[foms] Proposal: adaptive streaming using open codecs

Jeroen Wijering jeroen at longtailvideo.com
Fri Oct 29 02:36:15 PDT 2010


On Oct 28, 2010, at 7:00 PM, Mark Watson wrote:

>>> It would be really great if the whole thing could run independently for audio and video. They can be completely decoupled for streaming and synchronized at the renderer.
>> 
>> I'd imagine both audioElement and videoElement have this "append" call. 
>> 
>> I did some quick tests with trying to keep a video and an audio in sync (for closed audiodescriptions).

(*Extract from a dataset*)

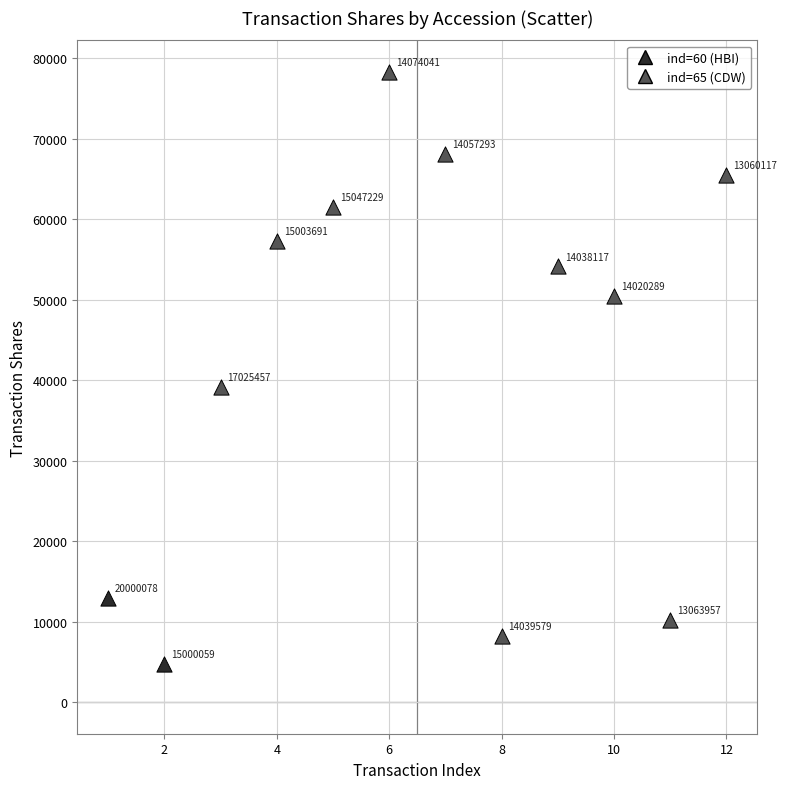

What are all the series names shown in the legend?

ind=60 (HBI), ind=65 (CDW)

You have to pay attention around buffering, but once you have sync it works great.
> 
> One quick follow-up on this. How would you indicate to the player that the video and audio elements must be synchronized ? If one stalls you want the other to pause too. Presumably you want to do playback control and receive playback events through just one of them.

One of the elements (the video) would be considered the "master". The audio ("slave") is seeked when they are out of line. In the player framework, only the events / handlers / etc from the video are exposed, so to the outside world it looks like a single video.

You could make certain exceptions to the master/slave rule. For example, when the audio encounters a buffer-underrun, the video is also paused. 

> Or would it be better to treat this case as a single video element, which handles both audio and video and so has separate appendVideo() and appendAudio() calls ?

That might be nicer, in case one has separate audio and video streams (most publishers don't). That way, you don't have to build fragile javascript frameworks.

It does require more work from browser developers though, so not sure if this would be preferred.